Required tasks:
a) Answer these questions using the text about Ursula Papandrea:
(i) To what number has USAW membership grown since 2011?
(ii) For how many years did Papandrea serve as athletes' representative on coaching and management committees?
(iii) In what year did Papandrea and Andrews see an opportunity to be elected to the IWF Board?
b) From the text about Ursula Papandrea, reproduce the passage that begins with the words containing "She wanted change." and ends with "best of it.", substituting "Interim President" for "Acting President".
c) Pick up the text about Ursula Papandrea after its final sentence and continue it.

Text provided:

The spin-off from CrossFit is probably the main reason why USAW has trebled its membership from 9,000 to 27,000 since 2011. Papandrea was impressed by CrossFit’s inclusivity from the outset.

"Women didn't have to deal with the stigma that women in the 1980s faced in weightlifting, trying to gain admittance to a male-dominated sport. CrossFit has created a culture shift for women and made weightlifting more accessible to both genders.

"I love their support for female coaches and athletes. It was notable from the beginning of the rise of CrossFit."

Ursula Papandrea, right, with Judy Glenney, an early pioneer for women's weightlifting
Ursula Papandrea, right, with Judy Glenney, an early pioneer for women's weightlifting

Byrd-Goad said Papandrea had met resistance throughout her life, as an athlete, coach and administrator. 

"She has had a lifetime of meeting obstacles where people will tell her no and question everything she says. There were always fights.

"She has shown great leadership in being able to handle those situations, when there is no book that tells you how to do it. She has ticked off so many first boxes for women and she’s going to continue to do that."

Before joining the Board at USAW and overseeing so much change, and growth, Papandrea served eight years as athletes’ representative on coaching and management committees. She "watched the inner machinations" and did not like what she saw, identifying problems at every level.

She wanted change. "I waited for a chance," she said.

Now she has another chance, to modernise the IWF. 

She and Andrews saw an opportunity to be elected to the IWF Board in 2017.

"We didn’t expect she would be elected first time round, to be honest we expected it might be 2021 before we had any success," Andrews said.

"At no point did we make a strategy for Ursula to be in charge at the IWF during a time when there is CPVID-19 and the McLaren investigation. We never expected her to be Acting President for more than three months, so this has been a surprise. Life has changed, and we’ll see how we can make the best of it.

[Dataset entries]
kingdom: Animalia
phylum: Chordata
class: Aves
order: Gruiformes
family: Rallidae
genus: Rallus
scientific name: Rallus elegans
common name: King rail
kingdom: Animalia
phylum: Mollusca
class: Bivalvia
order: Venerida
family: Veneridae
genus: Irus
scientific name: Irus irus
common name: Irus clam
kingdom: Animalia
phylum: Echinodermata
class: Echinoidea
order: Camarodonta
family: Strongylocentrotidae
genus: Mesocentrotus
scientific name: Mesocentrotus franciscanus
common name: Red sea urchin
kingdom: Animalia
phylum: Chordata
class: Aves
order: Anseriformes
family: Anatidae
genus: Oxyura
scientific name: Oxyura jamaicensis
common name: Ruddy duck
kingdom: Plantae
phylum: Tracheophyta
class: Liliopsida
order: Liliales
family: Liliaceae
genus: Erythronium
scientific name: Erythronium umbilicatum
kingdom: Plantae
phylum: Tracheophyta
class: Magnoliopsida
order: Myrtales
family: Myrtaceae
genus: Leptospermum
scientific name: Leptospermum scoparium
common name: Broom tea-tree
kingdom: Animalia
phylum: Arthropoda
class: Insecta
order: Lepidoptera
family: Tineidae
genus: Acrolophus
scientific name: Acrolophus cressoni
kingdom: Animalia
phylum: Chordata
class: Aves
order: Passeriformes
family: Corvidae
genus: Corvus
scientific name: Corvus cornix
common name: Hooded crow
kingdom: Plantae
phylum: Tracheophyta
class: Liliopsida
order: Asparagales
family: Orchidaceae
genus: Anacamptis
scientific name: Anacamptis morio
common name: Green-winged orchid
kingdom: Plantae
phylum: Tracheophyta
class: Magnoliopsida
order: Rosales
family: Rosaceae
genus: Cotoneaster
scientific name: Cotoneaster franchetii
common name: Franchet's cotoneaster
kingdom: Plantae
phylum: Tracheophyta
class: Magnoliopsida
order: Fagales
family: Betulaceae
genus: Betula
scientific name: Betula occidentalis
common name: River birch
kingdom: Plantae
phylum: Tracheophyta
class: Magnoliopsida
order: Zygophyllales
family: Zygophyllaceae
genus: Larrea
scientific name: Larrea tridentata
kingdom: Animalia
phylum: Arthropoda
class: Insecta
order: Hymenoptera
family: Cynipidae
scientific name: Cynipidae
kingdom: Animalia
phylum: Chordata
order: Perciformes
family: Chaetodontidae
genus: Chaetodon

Answers for this exercise:
a)
(i) 27,000
(ii) Eight years
(iii) 2017

b)
She wanted change. "I waited for a chance," she said.

Now she has another chance, to modernise the IWF. 

She and Andrews saw an opportunity to be elected to the IWF Board in 2017.

"We didn’t expect she would be elected first time round, to be honest we expected it might be 2021 before we had any success," Andrews said.

"At no point did we make a strategy for Ursula to be in charge at the IWF during a time when there is CPVID-19 and the McLaren investigation. We never expected her to be Interim President for more than three months, so this has been a surprise. Life has changed, and we’ll see how we can make the best of it.

c)
"It’s not as if she has been working towards this position for 25 years - it has been more like five months."

Fernando Reis said Ursula Papandrea
Fernando Reis said Ursula Papandrea "really did put the athlete first" when assisting him ©Getty Images

Papandrea knows athletes in many countries, and they have confidence in her. Among them is Fernando Reis, the Brazilian super-heavyweight who needed help for himself and his coach to enter international competitions when he was in dispute with the Brazilian federation.

"Ursula and Phil really helped me, they really did put the athlete first," he said.

"Ursula told me, 'We are here to support the athlete' and she meant it. I told her I'd love to copy that way of doing things in Brazil."

Papandrea said: "It has always been my pursuit to keep a constant ear open to the athletes as the decades have gone by.

"They are my friends and acquaintances, and not just in America. Since 2000 I have worked for the athletes, that is who I serve. Somehow my lack of political ambition has led me where I am. But I always had a great support base and amazing mentors that I rely on.

"Political positions were never my goal. My goal is to give to the sport I love, whatever that looks like. And it has morphed over the decades.

"I understand this much: a Board creates a strategic plan for success and the necessary policies to direct.

"Weightlifting is looking for someone open to progress and change. The sport is ready and so am I."

Papandrea is also ready to rival those predecessors Johnson, Schodl and Aján for longevity.

"I plan to be in weightlifting in some capacity until I die," she said a while ago, "and frankly I don’t want to live without it."